I have persistent problems with foaming bottles. I'll try putting a screen on my racking can. For priming, I use sugar drops that are supposed to be for 12-oz bottles, but they even make my 16-oz bottles foam. I know that I don't have infection problems, and my attenuation is usually good. I guess I'll have to just keep fiddling with it to get it right.
 
Sounds to me like the priming sugar wasn't mixed well enough. I've tasted a gusher or two that were infected. They tasted like a goat spit in my mouth after going down on Amy Winehouse
 
Quit screwing with the drops and just make up some syrup to rack your beer on top of and gently stir.

I'll try it. Thanks. I should say that I mostly keg, and bottle only about 6 pints from each batch. What syrup recipe would you recommend for that amount?
 
Unless you're filling the 6 pints because they don't fit in the keg I would just fill them from the keg after its carbonated and cap them quick. Then you don't have to worry about priming sugar in the bottles.

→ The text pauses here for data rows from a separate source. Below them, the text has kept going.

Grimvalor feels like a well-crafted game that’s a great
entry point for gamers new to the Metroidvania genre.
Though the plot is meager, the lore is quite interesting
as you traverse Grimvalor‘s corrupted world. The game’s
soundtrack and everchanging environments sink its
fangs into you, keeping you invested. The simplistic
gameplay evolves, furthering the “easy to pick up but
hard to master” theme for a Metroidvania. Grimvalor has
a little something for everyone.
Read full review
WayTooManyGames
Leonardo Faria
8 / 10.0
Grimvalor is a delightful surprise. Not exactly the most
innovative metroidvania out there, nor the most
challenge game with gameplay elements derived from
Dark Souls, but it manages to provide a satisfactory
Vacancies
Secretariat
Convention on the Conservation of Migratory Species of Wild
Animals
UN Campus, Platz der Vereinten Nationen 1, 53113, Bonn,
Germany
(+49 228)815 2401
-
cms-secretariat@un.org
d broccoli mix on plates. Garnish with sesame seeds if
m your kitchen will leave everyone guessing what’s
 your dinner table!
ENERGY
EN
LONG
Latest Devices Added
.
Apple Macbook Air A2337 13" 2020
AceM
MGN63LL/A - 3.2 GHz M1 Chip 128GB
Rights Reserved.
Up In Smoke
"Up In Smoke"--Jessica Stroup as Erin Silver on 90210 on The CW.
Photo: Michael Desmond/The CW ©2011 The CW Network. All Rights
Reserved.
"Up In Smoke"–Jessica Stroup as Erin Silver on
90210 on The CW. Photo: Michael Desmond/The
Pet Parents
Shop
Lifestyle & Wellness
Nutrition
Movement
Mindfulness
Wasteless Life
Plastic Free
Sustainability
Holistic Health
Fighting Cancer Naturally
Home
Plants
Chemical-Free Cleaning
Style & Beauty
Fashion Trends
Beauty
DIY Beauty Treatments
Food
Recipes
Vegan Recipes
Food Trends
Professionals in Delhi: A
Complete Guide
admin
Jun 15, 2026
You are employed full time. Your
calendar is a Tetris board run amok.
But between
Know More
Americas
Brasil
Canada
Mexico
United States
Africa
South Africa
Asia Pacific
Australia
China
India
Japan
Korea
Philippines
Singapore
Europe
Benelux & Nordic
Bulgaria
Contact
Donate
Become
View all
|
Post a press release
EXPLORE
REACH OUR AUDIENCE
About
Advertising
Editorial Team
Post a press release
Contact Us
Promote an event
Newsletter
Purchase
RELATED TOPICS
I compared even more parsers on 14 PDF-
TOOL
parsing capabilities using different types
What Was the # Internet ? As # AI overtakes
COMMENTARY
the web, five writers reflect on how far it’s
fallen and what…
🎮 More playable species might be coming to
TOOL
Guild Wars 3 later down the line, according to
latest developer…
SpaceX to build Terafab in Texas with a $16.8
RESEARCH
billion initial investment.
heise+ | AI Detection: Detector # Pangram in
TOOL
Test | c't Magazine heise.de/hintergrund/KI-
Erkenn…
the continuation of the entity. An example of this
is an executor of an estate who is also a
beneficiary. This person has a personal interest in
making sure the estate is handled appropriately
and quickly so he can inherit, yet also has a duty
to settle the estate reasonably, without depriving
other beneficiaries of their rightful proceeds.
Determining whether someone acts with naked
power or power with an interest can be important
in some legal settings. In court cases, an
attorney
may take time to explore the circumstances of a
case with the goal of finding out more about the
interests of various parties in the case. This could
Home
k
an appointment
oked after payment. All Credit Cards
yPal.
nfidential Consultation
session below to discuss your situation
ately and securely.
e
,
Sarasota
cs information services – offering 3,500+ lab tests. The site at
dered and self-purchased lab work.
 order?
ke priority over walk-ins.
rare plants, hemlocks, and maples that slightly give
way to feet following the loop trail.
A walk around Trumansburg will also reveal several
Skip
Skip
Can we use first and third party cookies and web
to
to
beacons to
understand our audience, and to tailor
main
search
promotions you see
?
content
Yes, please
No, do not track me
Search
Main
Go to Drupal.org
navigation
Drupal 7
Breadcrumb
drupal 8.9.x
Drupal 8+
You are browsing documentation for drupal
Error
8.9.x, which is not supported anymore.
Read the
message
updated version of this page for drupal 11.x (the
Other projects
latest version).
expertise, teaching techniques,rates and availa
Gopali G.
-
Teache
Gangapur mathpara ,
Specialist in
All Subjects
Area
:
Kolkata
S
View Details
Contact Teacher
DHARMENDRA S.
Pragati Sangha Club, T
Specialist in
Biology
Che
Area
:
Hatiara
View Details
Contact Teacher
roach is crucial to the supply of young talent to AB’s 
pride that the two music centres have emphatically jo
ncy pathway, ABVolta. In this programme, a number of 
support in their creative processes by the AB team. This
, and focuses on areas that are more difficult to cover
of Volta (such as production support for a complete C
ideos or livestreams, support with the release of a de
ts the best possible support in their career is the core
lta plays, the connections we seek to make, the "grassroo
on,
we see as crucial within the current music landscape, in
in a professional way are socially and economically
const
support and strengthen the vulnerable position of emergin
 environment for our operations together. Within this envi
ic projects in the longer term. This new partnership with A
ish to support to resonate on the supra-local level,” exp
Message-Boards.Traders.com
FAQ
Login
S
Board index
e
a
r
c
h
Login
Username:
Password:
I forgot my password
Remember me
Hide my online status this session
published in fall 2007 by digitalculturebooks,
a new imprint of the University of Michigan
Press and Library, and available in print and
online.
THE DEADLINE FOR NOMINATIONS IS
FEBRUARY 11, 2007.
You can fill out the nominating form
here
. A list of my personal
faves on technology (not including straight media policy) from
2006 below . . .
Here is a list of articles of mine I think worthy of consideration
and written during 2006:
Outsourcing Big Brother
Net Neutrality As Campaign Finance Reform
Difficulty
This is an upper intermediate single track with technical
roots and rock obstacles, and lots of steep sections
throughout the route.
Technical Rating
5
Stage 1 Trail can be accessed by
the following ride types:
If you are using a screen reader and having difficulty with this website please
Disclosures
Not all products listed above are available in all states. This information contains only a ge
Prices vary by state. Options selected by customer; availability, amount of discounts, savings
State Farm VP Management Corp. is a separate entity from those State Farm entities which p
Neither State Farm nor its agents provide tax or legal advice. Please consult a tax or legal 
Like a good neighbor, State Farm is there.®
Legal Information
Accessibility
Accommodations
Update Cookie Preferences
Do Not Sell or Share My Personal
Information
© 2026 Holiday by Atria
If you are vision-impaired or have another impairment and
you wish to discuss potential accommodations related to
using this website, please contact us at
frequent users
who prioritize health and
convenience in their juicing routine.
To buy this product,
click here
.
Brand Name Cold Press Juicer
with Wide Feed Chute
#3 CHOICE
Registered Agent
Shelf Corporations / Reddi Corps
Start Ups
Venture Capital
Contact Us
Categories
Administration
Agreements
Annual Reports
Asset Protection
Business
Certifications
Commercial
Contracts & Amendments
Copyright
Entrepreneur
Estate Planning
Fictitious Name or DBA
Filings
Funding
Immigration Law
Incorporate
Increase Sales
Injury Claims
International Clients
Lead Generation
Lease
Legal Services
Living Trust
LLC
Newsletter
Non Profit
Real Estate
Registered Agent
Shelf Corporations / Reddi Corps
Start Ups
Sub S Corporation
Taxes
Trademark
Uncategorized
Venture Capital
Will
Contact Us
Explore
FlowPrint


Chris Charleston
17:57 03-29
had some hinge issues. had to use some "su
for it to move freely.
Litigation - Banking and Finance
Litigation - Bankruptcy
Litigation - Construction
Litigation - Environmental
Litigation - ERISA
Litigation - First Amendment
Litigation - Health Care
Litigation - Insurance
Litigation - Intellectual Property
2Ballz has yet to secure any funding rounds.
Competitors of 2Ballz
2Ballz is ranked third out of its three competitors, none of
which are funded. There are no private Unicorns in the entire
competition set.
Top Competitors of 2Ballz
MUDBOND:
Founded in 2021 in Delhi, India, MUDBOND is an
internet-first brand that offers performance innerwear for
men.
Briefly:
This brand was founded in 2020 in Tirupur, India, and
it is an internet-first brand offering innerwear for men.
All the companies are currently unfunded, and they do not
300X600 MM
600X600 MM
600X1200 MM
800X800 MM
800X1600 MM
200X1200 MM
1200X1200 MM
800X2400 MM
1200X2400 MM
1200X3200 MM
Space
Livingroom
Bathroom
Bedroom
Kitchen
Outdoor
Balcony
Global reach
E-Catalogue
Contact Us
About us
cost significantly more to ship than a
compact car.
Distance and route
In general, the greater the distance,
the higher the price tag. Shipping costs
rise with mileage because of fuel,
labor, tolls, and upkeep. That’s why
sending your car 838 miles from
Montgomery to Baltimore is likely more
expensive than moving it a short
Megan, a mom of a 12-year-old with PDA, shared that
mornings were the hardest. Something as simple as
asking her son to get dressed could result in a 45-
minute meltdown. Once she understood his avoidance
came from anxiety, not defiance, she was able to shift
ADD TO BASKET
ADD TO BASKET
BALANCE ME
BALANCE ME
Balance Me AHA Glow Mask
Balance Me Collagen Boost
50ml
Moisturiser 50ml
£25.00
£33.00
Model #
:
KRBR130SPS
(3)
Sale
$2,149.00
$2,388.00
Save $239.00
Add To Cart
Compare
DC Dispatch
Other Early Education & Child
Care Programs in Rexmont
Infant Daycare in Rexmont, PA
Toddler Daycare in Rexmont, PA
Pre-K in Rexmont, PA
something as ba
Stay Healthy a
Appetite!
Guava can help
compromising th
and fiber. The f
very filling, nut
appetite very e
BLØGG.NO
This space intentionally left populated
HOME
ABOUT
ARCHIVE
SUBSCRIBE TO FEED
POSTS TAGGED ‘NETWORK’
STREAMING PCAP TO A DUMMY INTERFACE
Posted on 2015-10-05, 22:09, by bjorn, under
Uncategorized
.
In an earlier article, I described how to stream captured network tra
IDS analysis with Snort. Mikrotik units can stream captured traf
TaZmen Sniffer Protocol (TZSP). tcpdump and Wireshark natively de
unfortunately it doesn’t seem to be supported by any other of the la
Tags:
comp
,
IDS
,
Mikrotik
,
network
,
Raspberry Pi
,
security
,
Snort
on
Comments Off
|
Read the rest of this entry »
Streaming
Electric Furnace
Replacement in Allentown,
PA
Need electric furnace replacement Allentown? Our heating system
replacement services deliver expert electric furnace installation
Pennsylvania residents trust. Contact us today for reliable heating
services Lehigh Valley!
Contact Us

If you're bottling them because they don't fit in the keg 6 pints will be roughly 96 oz of beer (depending on how full you fill the bottle) which is 3/4 a gallon. So you can either use .7 or .8 as your gallon value on the tastebrew calculator. Depending on the beer you'll be doing about 1oz or less of priming sugar for the small amount of beer.
 
Yeah, it's because it doesn't fit the keg. So if I want to fill 6-16 oz bottles, I would make a syrup of 1 oz of DME in a few ounces of water? And what is this tastebrew calculator of which you speak?